I have a php script that checks the hamming distance between two photos taken from a security camera.
MySQL table with numbers 2.4M and consists of a key and 4 INT (10) s. INT (10) s were indexed separately together with the key, but I have no substantial evidence that any combination was faster than the others. I can try again if you offer to do this.
The interference weights are calculated by converting the image to 8x16 pixels, and every quarter bit is stored in a column, pHash0, pHash1 ... etc.

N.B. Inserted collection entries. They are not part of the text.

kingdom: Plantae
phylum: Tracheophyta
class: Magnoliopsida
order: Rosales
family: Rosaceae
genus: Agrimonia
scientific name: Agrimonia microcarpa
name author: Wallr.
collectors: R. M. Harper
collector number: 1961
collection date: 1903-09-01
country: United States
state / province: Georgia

There are two ways I wrote this. The first way is to use nested views. Theoretically, each output should have less data to verify than its predecessor. A request is a prepared statement, huh? fields is the pHash [0-3] of the file that I am checking.
Select
`Key`,
Bit_Count(T3.pHash3 ^ ?) + T3.BC2 As BC3
From
(Select
*,
Bit_Count(T2.pHash2 ^ ?) + T2.BC1 As BC2
From
(Select
*,
Bit_Count(T1.pHash1 ^ ?) + T1.BC0 As BC1
From
(Select
`Key`,
pHash0,
pHash1,
pHash2,
pHash3,
Bit_Count(pHash0 ^ ?) As BC0
From
files
Where
Not pHash0 Is Null And
Bit_Count(pHash0 ^ ?) < 4) As T1
Where
Bit_Count(T1.pHash1 ^ ?) + T1.BC0 < 4) As T2
Where
Bit_Count(T2.pHash2 ^ ?) + T2.BC1 < 4) As T3
Where
Bit_Count(T3.pHash3 ^ ?) + T3.BC2 < 4
The second approach was a bit more direct. He just did all the work right away.
Select
`Key`,
From
files
Where
Not pHash0 is null AND
Bit_Count(pHash0 ^ ?) + Bit_Count(pHash1 ^ ?) + Bit_Count(pHash2 ^
?) + Bit_Count(pHash3 ^ ?) < 4
The first query is faster on large sets of records, and the second on smaller sets of records, but none of them will exceed 1-1 / 3 seconds for comparison in 2.4M records.
Do you see a way to customize this process to make it faster? Any sentences can be checked quickly, for example, to change data types or indexes.
- Win7x64, MySQL/5.6.6 InnoDB, nginx/1.99, php-cgi/7.0.0 zend. script - .
EDIT:
, 4 32- 1 (16), 4 , 4 128- , php . , .
~ 500%. : pHash "A" pHash "B" +/- .
@duskwuff . @duskwuff!
:
Select
files.`Key`,
Bit_Count(? ^ pHash0) + Bit_Count(? ^ pHash1) +
Bit_Count(? ^ pHash2) + Bit_Count(? ^ pHash3) as BC
From
files FORCE INDEX (bitcount)
Where
bitCount Between ? And ?
AND Bit_Count(? ^ pHash0) + Bit_Count(? ^ pHash1) +
Bit_Count(? ^ pHash2) + Bit_Count(? ^ pHash3) <= ?
ORDER BY Bit_Count(? ^ pHash0) + Bit_Count(? ^ pHash1) +
Bit_Count(? ^ pHash2) + Bit_Count(? ^ pHash3)
4 "?" 4 32- , 2 "?" +/- "?" . ORDER BY , LIMIT 1 . bitcount B-TREE.
2,4 , 3 4 , 70 000 . 64 ( ), 3 20% (490 000 ), 0 2,8% (70 000, ).